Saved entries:
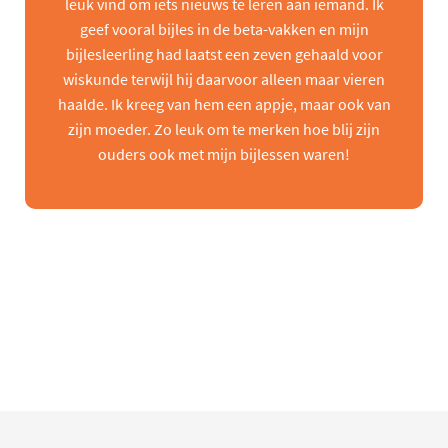
leuk vind om iets nieuws te leren aan iemand. Ik
geef vooral bijles in de beta-vakken en mijn
bijlesleerling had laatst een zeven gehaald voor
wiskunde terwijl hij daarvoor alleen maar vieren
haalde. Ik kreeg van hem een appje, maar ook van
zijn moeder. Zo leuk om te merken hoe blij zijn
ouders ook met mijn bijlessen waren!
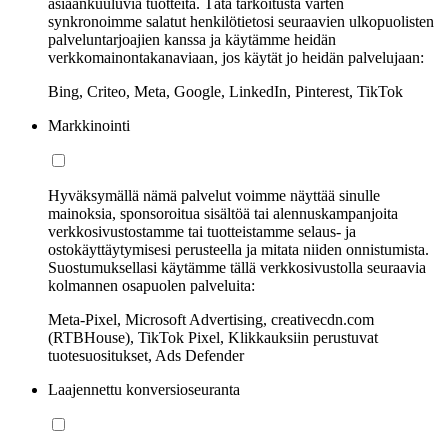
asiaankuuluvia tuotteita. Tätä tarkoitusta varten
synkronoimme salatut henkilötietosi seuraavien ulkopuolisten
palveluntarjoajien kanssa ja käytämme heidän
verkkomainontakanaviaan, jos käytät jo heidän palvelujaan:
Bing, Criteo, Meta, Google, LinkedIn, Pinterest, TikTok
Markkinointi
Hyväksymällä nämä palvelut voimme näyttää sinulle
mainoksia, sponsoroitua sisältöä tai alennuskampanjoita
verkkosivustostamme tai tuotteistamme selaus- ja
ostokäyttäytymisesi perusteella ja mitata niiden onnistumista.
Suostumuksellasi käytämme tällä verkkosivustolla seuraavia
kolmannen osapuolen palveluita:
Meta-Pixel, Microsoft Advertising, creativecdn.com
(RTBHouse), TikTok Pixel, Klikkauksiin perustuvat
tuotesuositukset, Ads Defender
Laajennettu konversioseuranta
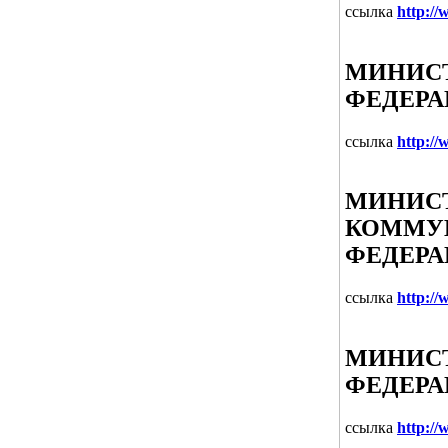
ссылка
http://
МИНИСТ
ФЕДЕР
ссылка
http://
МИНИСТ
КОММУН
ФЕДЕР
ссылка
http://
МИНИСТ
ФЕДЕР
ссылка
http:/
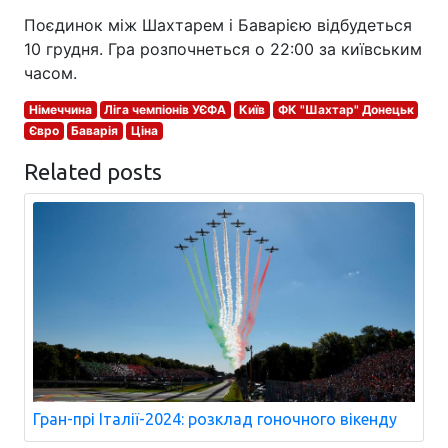
Поєдинок між Шахтарем і Баварією відбудеться
10 грудня. Гра розпочнеться о 22:00 за київським
часом.
Німеччина
Ліга чемпіонів УЄФА
Київ
ФК "Шахтар" Донецьк
Євро
Баварія
Ціна
Related posts
Гран-прі Італії-2024: розклад гоночного вікенду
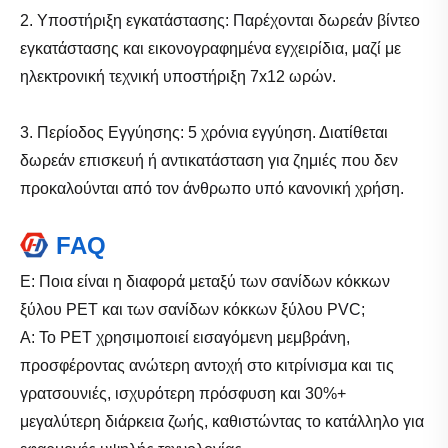
2. Υποστήριξη εγκατάστασης: Παρέχονται δωρεάν βίντεο
εγκατάστασης και εικονογραφημένα εγχειρίδια, μαζί με
ηλεκτρονική τεχνική υποστήριξη 7x12 ωρών.
3. Περίοδος Εγγύησης: 5 χρόνια εγγύηση. Διατίθεται
δωρεάν επισκευή ή αντικατάσταση για ζημιές που δεν
προκαλούνται από τον άνθρωπο υπό κανονική χρήση.
FAQ
Ε: Ποια είναι η διαφορά μεταξύ των σανίδων κόκκων
ξύλου PET και των σανίδων κόκκων ξύλου PVC;
Α: Το PET χρησιμοποιεί εισαγόμενη μεμβράνη,
προσφέροντας ανώτερη αντοχή στο κιτρίνισμα και τις
γρατσουνιές, ισχυρότερη πρόσφυση και 30%+
μεγαλύτερη διάρκεια ζωής, καθιστώντας το κατάλληλο για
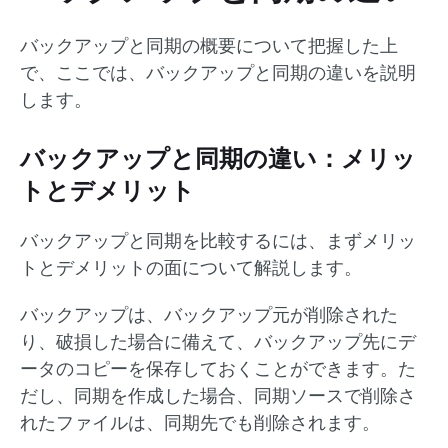
バックアップと同期の概要について把握した上
で、ここでは、バックアップと同期の違いを説明
します。
バックアップと同期の違い：メリッ
トとデメリット
バックアップと同期を比較するには、まずメリッ
トとデメリットの面について解説します。
バックアップは、バックアップ元が削除された
り、破損した場合に備えて、バックアップ先にデ
ータのコピーを保存しておくことができます。た
だし、同期を作成した場合、同期ソースで削除さ
れたファイルは、同期先でも削除されます。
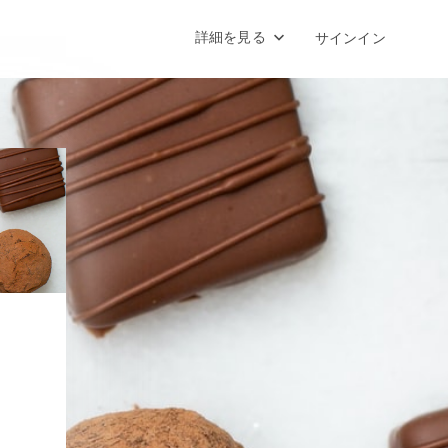
詳細を見る
サインイン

### [WHAT THIS TASK INVOLVES]
All of the records must come back exactly as they stand, minus every picture.

### [SOLUTION]
leuk vind om iets nieuws te leren aan iemand. Ik
geef vooral bijles in de beta-vakken en mijn
bijlesleerling had laatst een zeven gehaald voor
wiskunde terwijl hij daarvoor alleen maar vieren
haalde. Ik kreeg van hem een appje, maar ook van
zijn moeder. Zo leuk om te merken hoe blij zijn
ouders ook met mijn bijlessen waren!
asiaankuuluvia tuotteita. Tätä tarkoitusta varten
synkronoimme salatut henkilötietosi seuraavien ulkopuolisten
palveluntarjoajien kanssa ja käytämme heidän
verkkomainontakanaviaan, jos käytät jo heidän palvelujaan:
Bing, Criteo, Meta, Google, LinkedIn, Pinterest, TikTok
Markkinointi
Hyväksymällä nämä palvelut voimme näyttää sinulle
mainoksia, sponsoroitua sisältöä tai alennuskampanjoita
verkkosivustostamme tai tuotteistamme selaus- ja
ostokäyttäytymisesi perusteella ja mitata niiden onnistumista.
Suostumuksellasi käytämme tällä verkkosivustolla seuraavia
kolmannen osapuolen palveluita:
Meta-Pixel, Microsoft Advertising, creativecdn.com
(RTBHouse), TikTok Pixel, Klikkauksiin perustuvat
tuotesuositukset, Ads Defender
Laajennettu konversioseuranta
ссылка
http://
МИНИСТ
ФЕДЕР
ссылка
http://
МИНИСТ
КОММУН
ФЕДЕР
ссылка
http://
МИНИСТ
ФЕДЕР
ссылка
http:/
Поєдинок між Шахтарем і Баварією відбудеться
10 грудня. Гра розпочнеться о 22:00 за київським
часом.
Німеччина
Ліга чемпіонів УЄФА
Київ
ФК "Шахтар" Донецьк
Євро
Баварія
Ціна
Related posts
Гран-прі Італії-2024: розклад гоночного вікенду
2. Υποστήριξη εγκατάστασης: Παρέχονται δωρεάν βίντεο
εγκατάστασης και εικονογραφημένα εγχειρίδια, μαζί με
ηλεκτρονική τεχνική υποστήριξη 7x12 ωρών.
3. Περίοδος Εγγύησης: 5 χρόνια εγγύηση. Διατίθεται
δωρεάν επισκευή ή αντικατάσταση για ζημιές που δεν
προκαλούνται από τον άνθρωπο υπό κανονική χρήση.
FAQ
Ε: Ποια είναι η διαφορά μεταξύ των σανίδων κόκκων
ξύλου PET και των σανίδων κόκκων ξύλου PVC;
Α: Το PET χρησιμοποιεί εισαγόμενη μεμβράνη,
προσφέροντας ανώτερη αντοχή στο κιτρίνισμα και τις
γρατσουνιές, ισχυρότερη πρόσφυση και 30%+
μεγαλύτερη διάρκεια ζωής, καθιστώντας το κατάλληλο για
バックアップと同期の概要について把握した上
で、ここでは、バックアップと同期の違いを説明
します。
バックアップと同期の違い：メリッ
トとデメリット
バックアップと同期を比較するには、まずメリッ
トとデメリットの面について解説します。
バックアップは、バックアップ元が削除された
り、破損した場合に備えて、バックアップ先にデ
ータのコピーを保存しておくことができます。た
だし、同期を作成した場合、同期ソースで削除さ
れたファイルは、同期先でも削除されます。
詳細を見る
サインイン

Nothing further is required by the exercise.